Текст документа>
>>>>
«Девочка, катящая серсо...»
Шрифт:
Конечно, этапный успех и известность принесли Кузьмину рисунки к «Онегину». Что же тут скажешь?
(Я помню, как Кузьмин возил меня и Юркуна к Цявловским. Помню только бесконечные полки с книгами и странное название «Люсиновская площадь». Название, спустя годы, я расшифровала. Интерес к Пушкиниане усилился: в Одессе я сорвала листья со старых каштанов, искала могилу Воронцовой (не нашла!) и спускалась к морю, где «пещеры Прозерпины». Поговорить с Кузьминым на эти темы, увы, не пришлось!)
<<<<
Проверьте себя>
A) Перепишите без изменений отрывок из текста о Кузьмине от «(Я помню, как» до «увы, не пришлось!)».
B) Ответьте по тексту о Кузьмине:
(i) Что принесло Кузьмину этапный успех и известность?
(ii) К кому Кузьмин возил автора воспоминаний и Юркуна?
(iii) Чью могилу искали в Одессе?
C) Продолжите текст о Кузьмине, начав сразу после его последнего предложения.
Листинг дальше — это отдельный материал, с текстом о Кузьмине он не связан.

Сохранённые данные>
>>>>
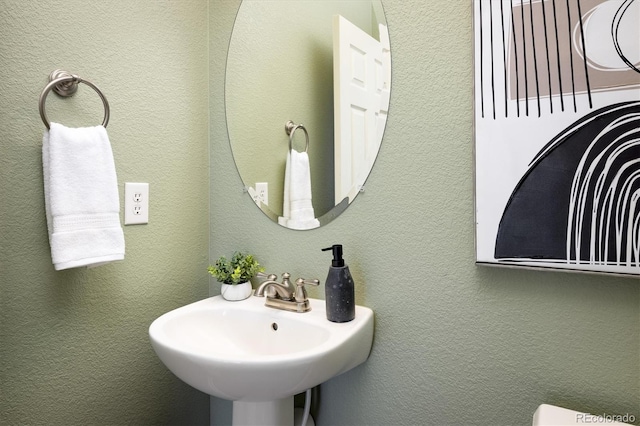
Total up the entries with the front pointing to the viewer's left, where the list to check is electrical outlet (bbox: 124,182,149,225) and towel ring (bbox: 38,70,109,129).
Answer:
<<<<
Ответы>
A)
(Я помню, как Кузьмин возил меня и Юркуна к Цявловским. Помню только бесконечные полки с книгами и странное название «Люсиновская площадь». Название, спустя годы, я расшифровала. Интерес к Пушкиниане усилился: в Одессе я сорвала листья со старых каштанов, искала могилу Воронцовой (не нашла!) и спускалась к морю, где «пещеры Прозерпины». Поговорить с Кузьминым на эти темы, увы, не пришлось!)

B)
(i) Рисунки к «Онегину».
(ii) К Цявловским.
(iii) Могилу Воронцовой.

C)
Хочется мне сказать, что, не обижая «золотую» Маврину, я была недовольна, что иллюстрации к «Руслану»{40} поручили ей, а не Кузьмину. Конечно, она хорошо справилась, но, мне кажется, для «Руслана» нужен был не чисто русский колорит, а, исходя из музыки Глинки, балетно-театральный орнамент с этнографически правильными костюмами времен Истоминой на фигурках. Мне это казалось сделанным не на дереве, не на терракоте, и даже не на фарфоре, а именно на стекле (т. е. нарисованными на бумаге, но «под» стекло — тонкими штрихами Кузьмина). Я думаю, мое представление о «Руслане» никого не должно обидеть. Но то, что это не было сделано, — ужасно жаль!..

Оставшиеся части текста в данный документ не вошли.